Pigeon vs Worsted
Both are Farrow & Ball colors. Both sit in the grey family, which is useful context if you're narrowing within a single hue direction. At LRV 51 vs 35, Pigeon will read as the brighter of the two — a 15-point gap that matters most in north-facing or low-light rooms. They share a neutral quality — useful to know if you're layering them in the same space. At ΔE 3.4, the difference is perceptible but not dramatic — the two can work harmoniously in the same space. Below you'll find 3 real-room photo comparisons where both colors appear side by side, plus 5 simulated room previews.

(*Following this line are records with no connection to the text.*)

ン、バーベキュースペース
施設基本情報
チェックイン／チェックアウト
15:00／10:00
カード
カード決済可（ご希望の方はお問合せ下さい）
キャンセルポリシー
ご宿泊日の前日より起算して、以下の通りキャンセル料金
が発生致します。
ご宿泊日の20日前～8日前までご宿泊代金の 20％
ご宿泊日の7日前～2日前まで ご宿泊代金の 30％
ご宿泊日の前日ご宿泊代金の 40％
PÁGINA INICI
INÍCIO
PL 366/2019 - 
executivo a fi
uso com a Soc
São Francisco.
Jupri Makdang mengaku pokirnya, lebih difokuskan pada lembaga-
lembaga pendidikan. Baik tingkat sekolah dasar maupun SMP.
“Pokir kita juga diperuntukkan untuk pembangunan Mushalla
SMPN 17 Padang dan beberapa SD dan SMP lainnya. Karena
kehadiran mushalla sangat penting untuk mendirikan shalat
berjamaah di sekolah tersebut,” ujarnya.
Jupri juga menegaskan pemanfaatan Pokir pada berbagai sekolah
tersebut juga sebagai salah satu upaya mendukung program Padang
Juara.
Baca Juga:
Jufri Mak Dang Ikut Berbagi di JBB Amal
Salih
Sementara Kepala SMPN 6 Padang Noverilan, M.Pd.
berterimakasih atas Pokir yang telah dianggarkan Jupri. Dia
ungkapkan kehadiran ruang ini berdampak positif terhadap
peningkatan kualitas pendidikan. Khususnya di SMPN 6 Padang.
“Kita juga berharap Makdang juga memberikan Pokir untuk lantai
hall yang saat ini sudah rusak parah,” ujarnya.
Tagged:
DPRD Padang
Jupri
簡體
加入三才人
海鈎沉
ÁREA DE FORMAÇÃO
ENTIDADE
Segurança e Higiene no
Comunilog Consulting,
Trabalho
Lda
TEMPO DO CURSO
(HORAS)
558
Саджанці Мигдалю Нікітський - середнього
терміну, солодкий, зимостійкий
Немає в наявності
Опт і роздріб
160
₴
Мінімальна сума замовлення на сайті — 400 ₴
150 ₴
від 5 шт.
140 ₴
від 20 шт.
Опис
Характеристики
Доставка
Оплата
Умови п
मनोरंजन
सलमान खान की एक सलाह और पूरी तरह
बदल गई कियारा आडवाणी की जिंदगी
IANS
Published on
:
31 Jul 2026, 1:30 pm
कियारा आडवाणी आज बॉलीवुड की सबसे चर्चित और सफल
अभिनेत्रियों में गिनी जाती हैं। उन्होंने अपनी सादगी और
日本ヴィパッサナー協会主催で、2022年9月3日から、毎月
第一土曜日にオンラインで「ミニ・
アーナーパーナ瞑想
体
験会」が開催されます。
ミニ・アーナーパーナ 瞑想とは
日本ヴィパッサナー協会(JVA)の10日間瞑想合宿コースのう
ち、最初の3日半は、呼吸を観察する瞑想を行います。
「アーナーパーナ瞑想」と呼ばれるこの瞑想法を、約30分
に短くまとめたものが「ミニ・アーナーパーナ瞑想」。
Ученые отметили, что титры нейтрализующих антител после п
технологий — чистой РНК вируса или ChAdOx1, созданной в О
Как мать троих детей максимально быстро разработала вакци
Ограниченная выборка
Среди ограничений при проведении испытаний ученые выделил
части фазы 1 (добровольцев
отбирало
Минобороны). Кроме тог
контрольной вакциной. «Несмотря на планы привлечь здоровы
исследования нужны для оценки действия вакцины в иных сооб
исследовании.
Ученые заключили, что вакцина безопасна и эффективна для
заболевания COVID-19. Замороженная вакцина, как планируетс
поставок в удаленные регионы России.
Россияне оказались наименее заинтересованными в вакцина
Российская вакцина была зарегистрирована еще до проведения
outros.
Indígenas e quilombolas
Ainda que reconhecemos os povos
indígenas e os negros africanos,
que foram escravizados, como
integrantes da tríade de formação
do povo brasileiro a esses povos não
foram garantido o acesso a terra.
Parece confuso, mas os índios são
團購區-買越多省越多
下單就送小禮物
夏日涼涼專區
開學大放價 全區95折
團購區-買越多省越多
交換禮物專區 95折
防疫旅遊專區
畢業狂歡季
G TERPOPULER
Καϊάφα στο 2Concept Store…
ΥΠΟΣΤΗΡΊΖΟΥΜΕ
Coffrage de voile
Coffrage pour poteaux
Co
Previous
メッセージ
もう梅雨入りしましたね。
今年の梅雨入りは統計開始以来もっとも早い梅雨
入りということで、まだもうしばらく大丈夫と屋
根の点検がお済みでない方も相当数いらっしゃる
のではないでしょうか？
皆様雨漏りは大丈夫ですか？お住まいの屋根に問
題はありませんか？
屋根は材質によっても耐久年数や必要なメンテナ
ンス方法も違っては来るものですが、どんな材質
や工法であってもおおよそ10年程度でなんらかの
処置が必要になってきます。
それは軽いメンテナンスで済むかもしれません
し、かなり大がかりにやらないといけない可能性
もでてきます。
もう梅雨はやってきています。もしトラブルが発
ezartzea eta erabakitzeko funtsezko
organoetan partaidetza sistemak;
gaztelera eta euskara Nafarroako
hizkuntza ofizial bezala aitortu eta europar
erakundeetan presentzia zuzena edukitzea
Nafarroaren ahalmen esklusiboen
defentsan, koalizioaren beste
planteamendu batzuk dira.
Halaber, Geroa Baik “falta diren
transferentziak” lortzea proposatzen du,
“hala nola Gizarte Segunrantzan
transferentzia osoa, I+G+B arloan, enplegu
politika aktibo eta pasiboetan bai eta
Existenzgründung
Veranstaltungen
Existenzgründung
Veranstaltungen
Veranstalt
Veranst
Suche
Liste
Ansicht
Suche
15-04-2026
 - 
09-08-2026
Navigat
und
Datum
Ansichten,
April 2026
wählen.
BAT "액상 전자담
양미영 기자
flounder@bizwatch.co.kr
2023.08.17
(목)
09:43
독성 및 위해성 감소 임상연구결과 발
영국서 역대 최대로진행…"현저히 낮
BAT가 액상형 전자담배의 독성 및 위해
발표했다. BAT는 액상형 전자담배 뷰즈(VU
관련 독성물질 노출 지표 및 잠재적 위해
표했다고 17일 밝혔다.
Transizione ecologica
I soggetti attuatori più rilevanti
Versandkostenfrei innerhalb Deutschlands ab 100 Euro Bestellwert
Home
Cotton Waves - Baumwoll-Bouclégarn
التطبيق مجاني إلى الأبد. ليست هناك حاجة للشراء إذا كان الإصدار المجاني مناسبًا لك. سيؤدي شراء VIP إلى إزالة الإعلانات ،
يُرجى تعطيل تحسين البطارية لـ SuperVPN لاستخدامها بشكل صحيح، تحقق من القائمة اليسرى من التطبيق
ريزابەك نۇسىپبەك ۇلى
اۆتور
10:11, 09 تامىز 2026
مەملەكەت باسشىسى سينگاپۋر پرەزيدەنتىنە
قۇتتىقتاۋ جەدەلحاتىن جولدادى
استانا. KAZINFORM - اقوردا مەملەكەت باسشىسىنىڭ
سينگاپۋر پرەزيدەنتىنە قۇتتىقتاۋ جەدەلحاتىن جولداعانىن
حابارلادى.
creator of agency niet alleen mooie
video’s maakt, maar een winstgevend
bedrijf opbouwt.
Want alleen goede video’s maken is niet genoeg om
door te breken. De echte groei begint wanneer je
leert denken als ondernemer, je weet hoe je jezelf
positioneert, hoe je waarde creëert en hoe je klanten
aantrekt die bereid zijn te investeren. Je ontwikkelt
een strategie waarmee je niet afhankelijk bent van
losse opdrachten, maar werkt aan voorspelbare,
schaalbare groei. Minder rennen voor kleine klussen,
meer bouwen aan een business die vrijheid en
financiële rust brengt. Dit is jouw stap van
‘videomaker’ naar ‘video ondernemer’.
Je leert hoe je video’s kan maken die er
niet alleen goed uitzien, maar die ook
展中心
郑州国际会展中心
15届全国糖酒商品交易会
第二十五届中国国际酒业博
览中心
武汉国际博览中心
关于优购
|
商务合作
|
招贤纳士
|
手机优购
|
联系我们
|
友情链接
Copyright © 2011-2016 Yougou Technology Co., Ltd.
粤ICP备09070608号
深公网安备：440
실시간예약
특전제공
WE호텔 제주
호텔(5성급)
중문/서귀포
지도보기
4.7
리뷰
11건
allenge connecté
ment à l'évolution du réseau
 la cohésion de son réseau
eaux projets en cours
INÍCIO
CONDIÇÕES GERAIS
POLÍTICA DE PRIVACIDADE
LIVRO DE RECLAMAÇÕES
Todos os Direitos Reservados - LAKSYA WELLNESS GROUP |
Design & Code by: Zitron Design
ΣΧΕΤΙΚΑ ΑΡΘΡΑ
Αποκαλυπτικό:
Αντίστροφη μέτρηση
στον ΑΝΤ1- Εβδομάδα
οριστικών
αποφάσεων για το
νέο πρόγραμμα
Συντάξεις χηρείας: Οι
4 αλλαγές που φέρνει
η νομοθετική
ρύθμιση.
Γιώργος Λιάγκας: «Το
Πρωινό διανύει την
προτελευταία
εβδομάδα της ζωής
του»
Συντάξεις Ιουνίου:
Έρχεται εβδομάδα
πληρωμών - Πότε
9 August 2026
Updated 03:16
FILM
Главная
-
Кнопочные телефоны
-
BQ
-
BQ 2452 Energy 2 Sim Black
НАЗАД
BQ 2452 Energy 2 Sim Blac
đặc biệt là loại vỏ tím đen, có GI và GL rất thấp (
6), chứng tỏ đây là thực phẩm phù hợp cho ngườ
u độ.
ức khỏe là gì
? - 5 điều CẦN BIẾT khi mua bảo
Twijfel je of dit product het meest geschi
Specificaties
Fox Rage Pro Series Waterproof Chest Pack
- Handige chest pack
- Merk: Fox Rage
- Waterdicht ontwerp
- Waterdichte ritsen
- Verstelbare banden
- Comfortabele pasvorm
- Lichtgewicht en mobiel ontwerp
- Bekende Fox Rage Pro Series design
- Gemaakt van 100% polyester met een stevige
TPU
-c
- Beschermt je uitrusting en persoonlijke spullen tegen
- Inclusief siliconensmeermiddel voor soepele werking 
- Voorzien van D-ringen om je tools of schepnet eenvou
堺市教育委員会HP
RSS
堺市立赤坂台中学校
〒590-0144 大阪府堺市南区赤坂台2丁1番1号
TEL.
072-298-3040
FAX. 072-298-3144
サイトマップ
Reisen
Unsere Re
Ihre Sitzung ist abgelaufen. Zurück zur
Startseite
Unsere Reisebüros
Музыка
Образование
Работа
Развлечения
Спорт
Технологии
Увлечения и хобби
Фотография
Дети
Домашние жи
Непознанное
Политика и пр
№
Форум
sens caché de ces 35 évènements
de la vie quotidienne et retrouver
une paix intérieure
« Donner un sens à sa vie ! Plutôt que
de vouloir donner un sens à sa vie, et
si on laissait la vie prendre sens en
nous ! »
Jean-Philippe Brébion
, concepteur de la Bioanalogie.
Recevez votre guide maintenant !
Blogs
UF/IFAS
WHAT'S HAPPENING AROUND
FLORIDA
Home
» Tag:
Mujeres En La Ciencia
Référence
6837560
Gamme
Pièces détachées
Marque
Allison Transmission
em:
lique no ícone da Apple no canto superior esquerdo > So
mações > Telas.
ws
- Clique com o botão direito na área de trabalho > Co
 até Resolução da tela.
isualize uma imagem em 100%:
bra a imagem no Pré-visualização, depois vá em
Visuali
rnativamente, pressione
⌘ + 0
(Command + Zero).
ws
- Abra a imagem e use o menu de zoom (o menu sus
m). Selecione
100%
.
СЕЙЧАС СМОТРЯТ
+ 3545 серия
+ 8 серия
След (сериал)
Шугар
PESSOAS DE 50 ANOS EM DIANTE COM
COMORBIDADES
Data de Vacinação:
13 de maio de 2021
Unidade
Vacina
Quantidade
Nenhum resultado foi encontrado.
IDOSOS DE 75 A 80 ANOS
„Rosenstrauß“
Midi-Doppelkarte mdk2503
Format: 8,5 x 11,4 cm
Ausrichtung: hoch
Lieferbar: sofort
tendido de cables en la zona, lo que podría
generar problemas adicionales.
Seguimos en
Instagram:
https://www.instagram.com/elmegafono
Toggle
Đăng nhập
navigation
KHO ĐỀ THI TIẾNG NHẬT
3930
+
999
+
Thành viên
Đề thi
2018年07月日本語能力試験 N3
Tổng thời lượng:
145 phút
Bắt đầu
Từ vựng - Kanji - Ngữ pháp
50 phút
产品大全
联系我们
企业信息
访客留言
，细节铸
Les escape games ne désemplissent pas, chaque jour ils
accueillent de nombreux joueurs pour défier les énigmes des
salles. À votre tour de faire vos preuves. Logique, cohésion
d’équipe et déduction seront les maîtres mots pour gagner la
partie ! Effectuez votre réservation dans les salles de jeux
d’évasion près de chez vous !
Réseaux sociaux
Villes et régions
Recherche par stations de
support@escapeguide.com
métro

Pigeon vs Worsted in Real Spaces
3 real rooms side by side. Pigeon and Worsted are close enough that the difference can be hard to judge from a chip alone — these photos show how each reads at scale, across different spaces and lighting conditions.
Living Room
Living rooms test a color across a full range of conditions — morning sun, afternoon shade, and evening lamp light all shift how both of these read. Pigeon returns significantly more light to the room — in a smaller or darker space, that difference in perceived brightness is hard to miss.
Bedroom
Bedroom walls are often seen under warm artificial light, a context that shifts both colors from how they look on a chip. The LRV gap is large enough that Pigeon will make the room feel meaningfully brighter than Worsted would.
Color Details
Pigeon vs Worsted Simulated Comparison
5 simulated room previews — drag the slider on each to see Pigeon on one side and Worsted on the other.
Digital color is approximate. These simulations are generated from the manufacturer's hex values and overlaid on grayscale room photos — your screen's calibration, brightness, and viewing angle all affect how they render. Before committing to either color, test physical samples in your own space under the light you actually live with.
More Pigeon comparisons
See how Pigeon stacks up against other well-photographed colors across different brands and tones.